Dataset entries
%%

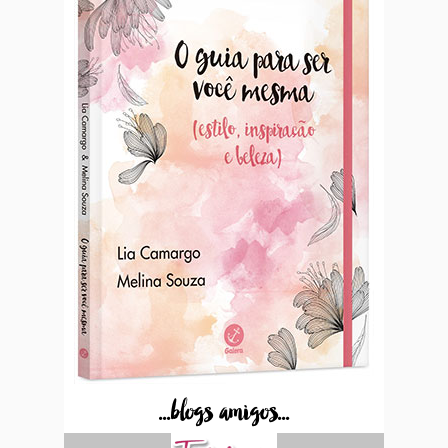
...blogs amigos...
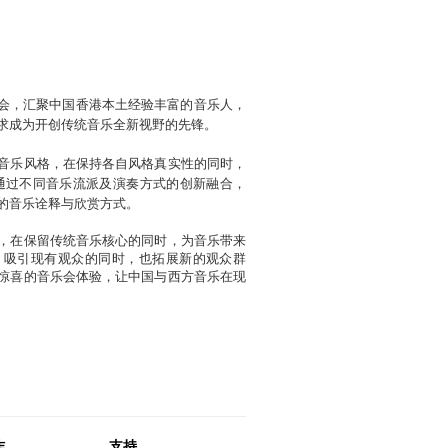
乐会，汇聚中国香港本土经验丰富的音乐人，
求成为开创传统音乐全新视野的先锋。
音乐风格，在保持各自风格真实性的同时，
通过不同音乐流派及演奏方式的创新融合，
的音乐诠释与欣赏方式。
，在保留传统音乐核心的同时，为音乐带来
，吸引现有观众的同时，也拓展新的观众群
惊喜的音乐会体验，让中国与西方音乐在现
作
支持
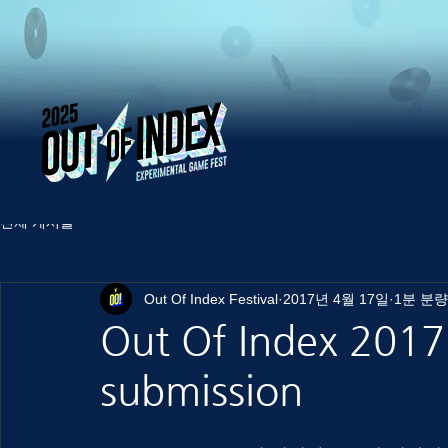
전체 게시물
Out Of Index Festival
2017년 4월 17일
1분 분량
Out Of Index 2017 i
submission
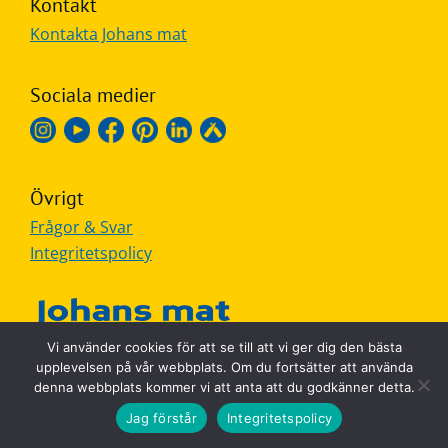
Kontakt
Frågor
Kontakta Johans mat
&
svar
Sociala medier
Ölprovning
YouTube
Övrigt
Frågor & Svar
Integritetspolicy
Vi använder cookies för att se till att vi ger dig den bästa
MADE IN SWEDEN
upplevelsen på vår webbplats. Om du fortsätter att använda
denna webbplats kommer vi att anta att du godkänner detta.
Jag förstår
Integritetspolicy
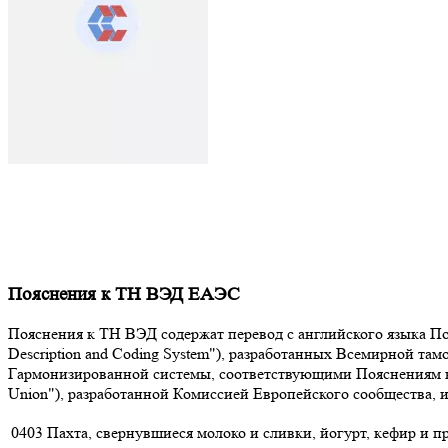
Пояснения к ТН ВЭД ЕАЭС
Пояснения к ТН ВЭД содержат перевод с английского языка Поя
Description and Coding System"), разработанных Всемирной т
Гармонизированной системы, соответствующими Пояснениям к К
Union"), разработанной Комиссией Европейского сообщества,
0403
Пахта, свернувшиеся молоко и сливки, йогурт, кефир и 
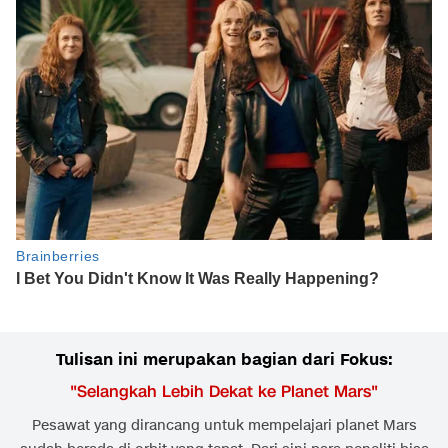
Tulisan ini merupakan bagian dari Fokus:
"
Selangkah Lebih Dekat ke Planet Mars
"
Pesawat yang dirancang untuk mempelajari planet Mars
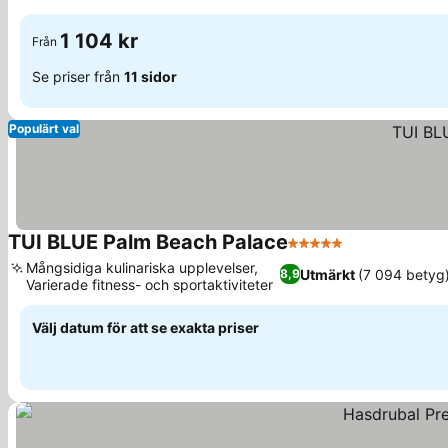
1 104 kr
Från
Se priser från
11 sidor
Populärt val
TUI BLUE Palm Beach Palace
5 Stjärnor
Mångsidiga kulinariska upplevelser,
Utmärkt
(7 094 betyg
8,9
Varierade fitness- och sportaktiviteter
Välj datum för att se exakta priser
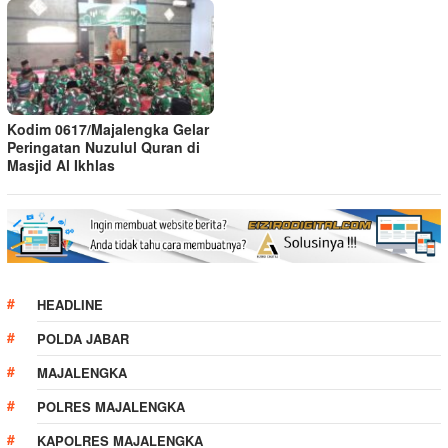
Kodim 0617/Majalengka Gelar
Peringatan Nuzulul Quran di
Masjid Al Ikhlas
HEADLINE
POLDA JABAR
MAJALENGKA
POLRES MAJALENGKA
KAPOLRES MAJALENGKA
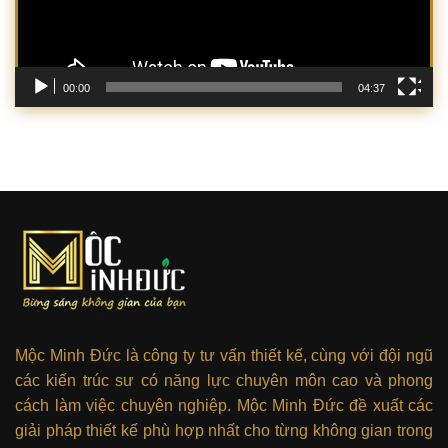
00:00
04:37
Mộc Minh Đức là công ty tư vấn thiết kế, cùng với đội ngũ
các kiến trúc sư có năng lực chuyên môn cao và phong
cách làm việc chuyên nghiệp. Mộc Minh Đức đề xuất các
giải pháp thiết kế phù hợp nhất cho từng không gian trong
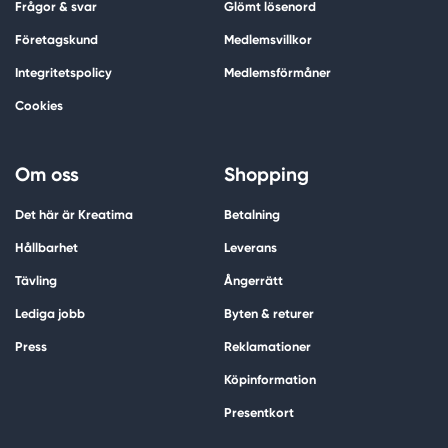
Frågor & svar
Glömt lösenord
Företagskund
Medlemsvillkor
Integritetspolicy
Medlemsförmåner
Cookies
Om oss
Shopping
Det här är Kreatima
Betalning
Hållbarhet
Leverans
Tävling
Ångerrätt
Lediga jobb
Byten & returer
Press
Reklamationer
Köpinformation
Presentkort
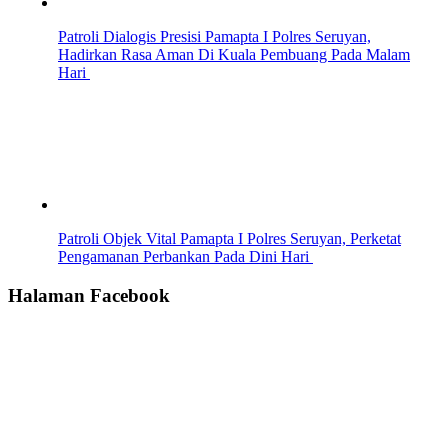
Patroli Dialogis Presisi Pamapta I Polres Seruyan,
Hadirkan Rasa Aman Di Kuala Pembuang Pada Malam
Hari
Patroli Objek Vital Pamapta I Polres Seruyan, Perketat
Pengamanan Perbankan Pada Dini Hari
Halaman Facebook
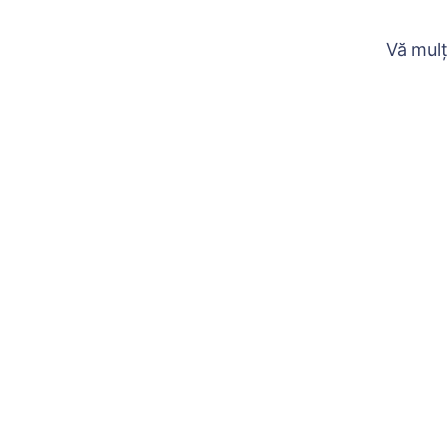
Vă mulț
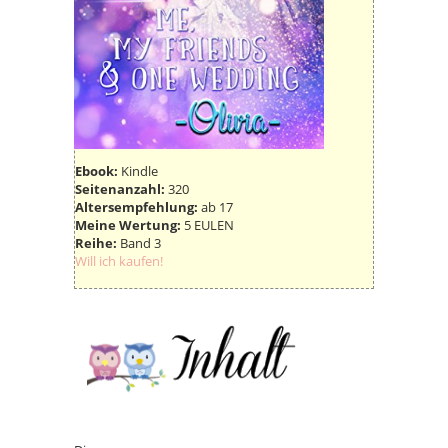
Ebook:
Kindle
Seitenanzahl:
320
Altersempfehlung:
ab 17
Meine Wertung:
5 EULEN
Reihe:
Band 3
Will ich kaufen!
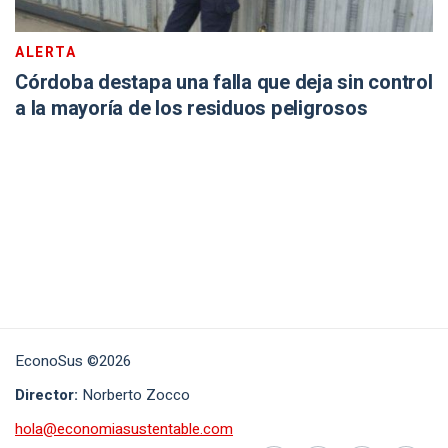
ALERTA
Córdoba destapa una falla que deja sin control
a la mayoría de los residuos peligrosos
EconoSus ©2026
Director:
Norberto Zocco
hola@economiasustentable.com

%%

» **EXERCISE DETAILS**:
Switch every instance of "Integritetspolicy" to "Sekretesspolicy" in the data above and write out all of its text again with nothing else altered. Leave the pictures out.

» **WRITTEN RESPONSE**:
...blogs amigos...
乐会，汇聚中国香港本土经验丰富的音乐人，
求成为开创传统音乐全新视野的先锋。
音乐风格，在保持各自风格真实性的同时，
通过不同音乐流派及演奏方式的创新融合，
的音乐诠释与欣赏方式。
，在保留传统音乐核心的同时，为音乐带来
，吸引现有观众的同时，也拓展新的观众群
惊喜的音乐会体验，让中国与西方音乐在现
作
支持
전체 게시물
Out Of Index Festival
2017년 4월 17일
1분 분량
Out Of Index 2017 i
submission
Kontakt
Frågor
Kontakta Johans mat
&
svar
Sociala medier
Ölprovning
YouTube
Övrigt
Frågor & Svar
Sekretesspolicy
Vi använder cookies för att se till att vi ger dig den bästa
MADE IN SWEDEN
upplevelsen på vår webbplats. Om du fortsätter att använda
denna webbplats kommer vi att anta att du godkänner detta.
Jag förstår
Sekretesspolicy
Пояснения к ТН ВЭД ЕАЭС
Пояснения к ТН ВЭД содержат перевод с английского языка Поя
Description and Coding System"), разработанных Всемирной т
Гармонизированной системы, соответствующими Пояснениям к К
Union"), разработанной Комиссией Европейского сообщества,
0403
Пахта, свернувшиеся молоко и сливки, йогурт, кефир и 
Tulisan ini merupakan bagian dari Fokus:
"
Selangkah Lebih Dekat ke Planet Mars
"
Pesawat yang dirancang untuk mempelajari planet Mars
1 104 kr
Från
Se priser från
11 sidor
Populärt val
TUI BLUE Palm Beach Palace
5 Stjärnor
Mångsidiga kulinariska upplevelser,
Utmärkt
(7 094 betyg
8,9
Varierade fitness- och sportaktiviteter
Välj datum för att se exakta priser
Kodim 0617/Majalengka Gelar
Peringatan Nuzulul Quran di
Masjid Al Ikhlas
HEADLINE
POLDA JABAR
MAJALENGKA
POLRES MAJALENGKA
KAPOLRES MAJALENGKA
00:00
04:37
Mộc Minh Đức là công ty tư vấn thiết kế, cùng với đội ngũ
các kiến trúc sư có năng lực chuyên môn cao và phong
cách làm việc chuyên nghiệp. Mộc Minh Đức đề xuất các
giải pháp thiết kế phù hợp nhất cho từng không gian trong
Frågor & svar
Glömt lösenord
Företagskund
Medlemsvillkor
Sekretesspolicy
Medlemsförmåner
Cookies
Om oss
Shopping
Det här är Kreatima
Betalning
Hållbarhet
Leverans
Tävling
Ångerrätt
Lediga jobb
Byten & returer
Press
Reklamationer
Köpinformation
Presentkort
Patroli Dialogis Presisi Pamapta I Polres Seruyan,
Hadirkan Rasa Aman Di Kuala Pembuang Pada Malam
Hari
Patroli Objek Vital Pamapta I Polres Seruyan, Perketat
Pengamanan Perbankan Pada Dini Hari
Halaman Facebook
Vă mulț
Ebook:
Kindle
Seitenanzahl:
320
Altersempfehlung:
ab 17
Meine Wertung:
5 EULEN
Reihe:
Band 3
Will ich kaufen!
ALERTA
Córdoba destapa una falla que deja sin control
a la mayoría de los residuos peligrosos
EconoSus ©2026
Director:
Norberto Zocco
hola@economiasustentable.com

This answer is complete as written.